Don’t stick your tongue out at me!
Last shift was one of those nights where you can’t seem to catch any breaks. We were short two residents and the fast track PA called out sick, so not only did myself and the other resident have to see all the patients we normally would, but we had to cover the other two missing residents AND fastrack. Normally you might hope to catch a break on the weekend, but this was not the case. 9 traumas, 12 trauma cleared MVA’s, two of which ended up having broken necks. Ouch. So last night was chaotic. It was in the midst of one of these traumas that one of the attendings pokes his head into the bay “Hey, ERJ, stop what you are doing, I need your help out here, right now. And grab an intubation and airway kit.” I grab the gear and walk into the room, and instantly see “sick”. Patient sitting upright, massively swollen face, tongue the size of an orange, fully sticking out, drool pouring out around it.
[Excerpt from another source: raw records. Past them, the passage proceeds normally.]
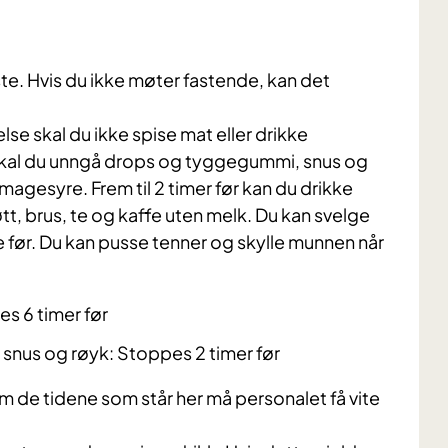
e. Hvis du ikke møter fastende, kan det
se skal du ikke spise mat eller drikke
skal du unngå drops og tyggegummi, snus og
agesyre. Frem til 2 timer før kan du drikke
øtt, brus, te og kaffe uten melk. Du kan svelge
me før. Du kan pusse tenner og skylle munnen når
s 6 timer før
snus og røyk: Stoppes 2 timer før
nom de tidene som står her må personalet få vite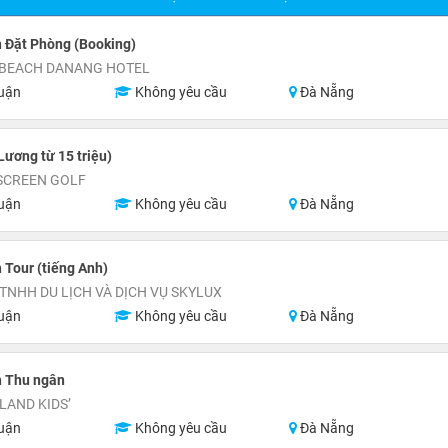
 Đặt Phòng (Booking)
 BEACH DANANG HOTEL
uận
Không yêu cầu
Đà Nẵng
Lương từ 15 triệu)
SCREEN GOLF
uận
Không yêu cầu
Đà Nẵng
 Tour (tiếng Anh)
TNHH DU LỊCH VÀ DỊCH VỤ SKYLUX
uận
Không yêu cầu
Đà Nẵng
n Thu ngân
LAND KIDS’
uận
Không yêu cầu
Đà Nẵng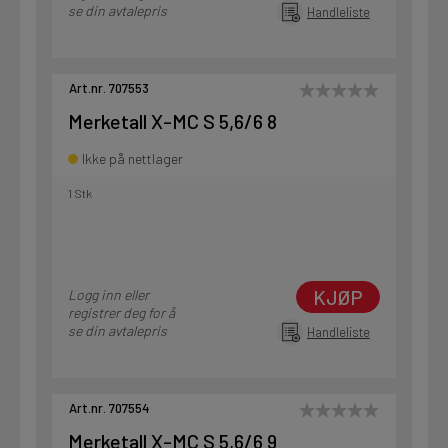
se din avtalepris
Handleliste
Art.nr. 707553
Merketall X-MC S 5,6/6 8
Ikke på nettlager
1 Stk
KJØP
Logg inn eller
registrer deg for å
se din avtalepris
Handleliste
Art.nr. 707554
Merketall X-MC S 5,6/6 9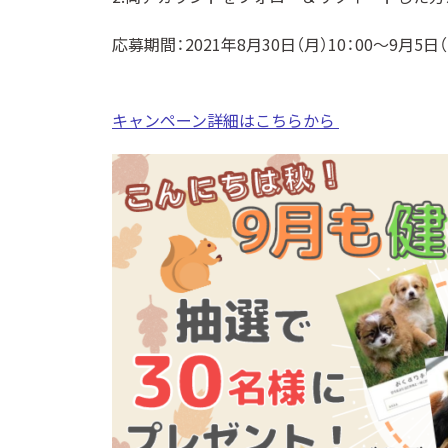
応募期間：2021年8月30日（月）10：00～9月5日（
キャンペーン詳細はこちらから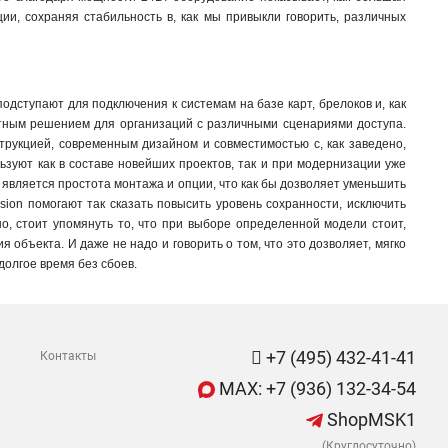
ии, сохраняя стабильность в, как мы привыкли говорить, различных
 подступают для подключения к системам на базе карт, брелоков и, как
ртным решением для организаций с различными сценариями доступа.
струкцией, современным дизайном и совместимостью с, как заведено,
зуют как в составе новейших проектов, так и при модернизации уже
является простота монтажа и опции, что как бы дозволяет уменьшить
sion помогают так сказать повысить уровень сохранности, исключить
, стоит упомянуть то, что при выборе определенной модели стоит,
 объекта. И даже не надо и говорить о том, что это дозволяет, мягко
долгое время без сбоев.
+7 (495) 432-41-41
Контакты
MAX: +7 (936) 132-34-54
ShopMSK1
(Круглосуточно)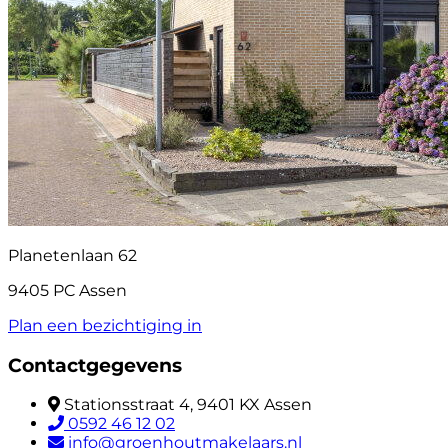
Planetenlaan 62
9405 PC Assen
Plan een bezichtiging in
Contactgegevens
Stationsstraat 4, 9401 KX Assen
0592 46 12 02
info@groenhoutmakelaars.nl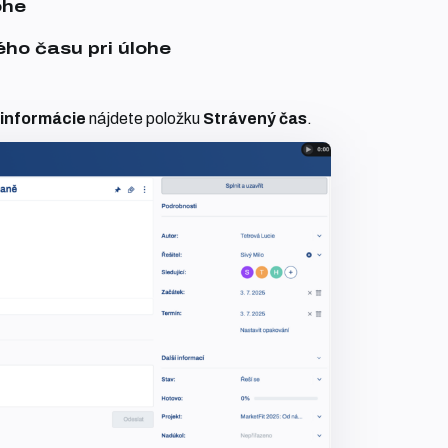
ohe
ho času pri úlohe
 informácie
nájdete položku
Strávený čas
.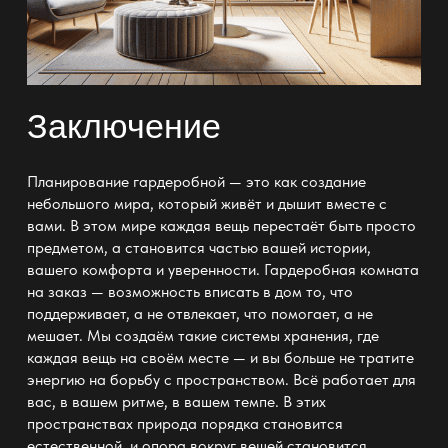
Заключение
Планирование гардеробной
— это как создание
небольшого мира, который живёт и дышит вместе с
вами. В этом мире каждая вещь перестаёт быть просто
предметом, а становится частью вашей истории,
вашего комфорта и уверенности. Гардеробная комната
на заказ — возможность вписать в дом то, что
поддерживает, а не отвлекает, что помогает, а не
мешает. Мы создаём такие системы хранения, где
каждая вещь на своём месте — и вы больше не тратите
энергию на борьбу с пространством. Всё работает для
вас, в вашем ритме, в вашем темпе. В этих
пространствах природа порядка становится
естественной, и опора вокруг вещей становится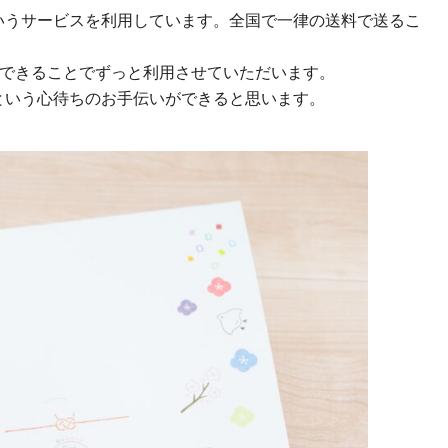
いうサービスを利用しています。全国で一律の送料で送るこ
けできることでずっと利用させていただいます。
という心待ちのお手伝いができると思います。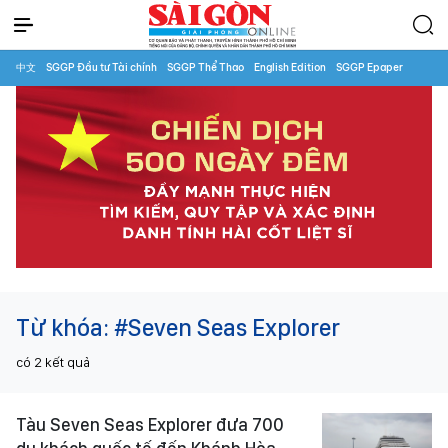
中文
SGGP Đầu tư Tài chính
SGGP Thể Thao
English Edition
SGGP Epaper
Từ khóa:
#Seven Seas Explorer
có
2
kết quả
Tàu Seven Seas Explorer đưa 700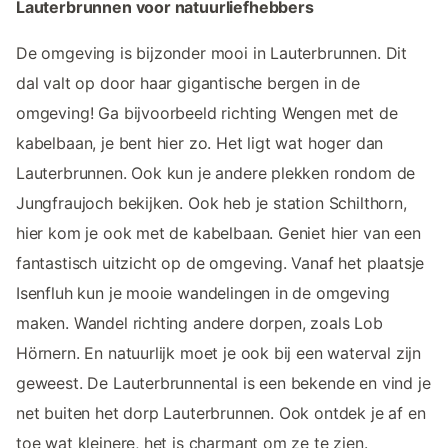
Lauterbrunnen voor natuurliefhebbers
De omgeving is bijzonder mooi in Lauterbrunnen. Dit
dal valt op door haar gigantische bergen in de
omgeving! Ga bijvoorbeeld richting Wengen met de
kabelbaan, je bent hier zo. Het ligt wat hoger dan
Lauterbrunnen. Ook kun je andere plekken rondom de
Jungfraujoch bekijken. Ook heb je station Schilthorn,
hier kom je ook met de kabelbaan. Geniet hier van een
fantastisch uitzicht op de omgeving. Vanaf het plaatsje
Isenfluh kun je mooie wandelingen in de omgeving
maken. Wandel richting andere dorpen, zoals Lob
Hörnern. En natuurlijk moet je ook bij een waterval zijn
geweest. De Lauterbrunnental is een bekende en vind je
net buiten het dorp Lauterbrunnen. Ook ontdek je af en
toe wat kleinere, het is charmant om ze te zien.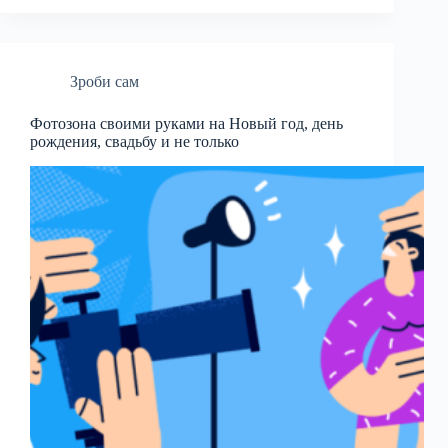
Зроби сам
Фотозона своими руками на Новый год, день
рождения, свадьбу и не только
The first consideration on these patients with raging angioedema, and any patient really, is to secure their air way. They have to be able to breath, and this woman was teetering on the edge of not being able to move any air in and out of her lungs. Anesthesia had now rolled into the room and the decision was made to intubate her now, rather than wait for things to get any worse. But to intubate, we need to be able to give IV meds. However, both our nurses and anesthesia resident have failed at getting IV access on her. Our tech has failed to get a working line with the IO gun. Surgery is hovering at the door like hungry vultures, cricothyroid kid in hand, waiting for us to call uncle. The attending turns to me and tells me to grab a central line kit and drop a femoral line in her. Did I mention she has a fear of needles? I grab my kit, elbow my way up to the bed, start mashing around for the femoral pulse, find it, shoot my lidocaine, grab my big canulating needling, see her eyes start to bulge and feel her start to squirm as she comprehends I’m about to stick this in her groin. Someone calls for 2 of ativan, which will help but not for a few minutes. I forge ahead, just medial to the pulse, and with great relief, see a nice return of rust colored blood as I pull back on the plunger. The rest is just muscle memory from all the IJ lines dropped in the ICU. Wire, needle out,cut, canulate, catheter, wire out, flush, secure. Like a boss, we now have access. Meds go in. The IV epinephrine starts to work…amazingly fast. Within a minute her tongue is markedly less swollen. She has stopped drooling, she can now talk. Holy hell, hold off on that tube a hot minute. Sad face for surgery and their cric kit. (ha!). Patient continued to improve and was able to go to unit without any oxygen what so ever. Only afterwards did I realize two things. 1) If I didn’t get that line, she was about to have her throat cut open by the surgeons. 2) I had never done a femoral line before. Which made me reflect a moment, maybe I shouldn’t have been been the one doing this line when the patients life was literally on the line. But no, this is why we do every single line up in the unit, sure the location is different, but the process is the same, the mechanics identical. And this is really the essence of emergency medicine, taking what you know and applying it to situations you may not have ever dealt with before.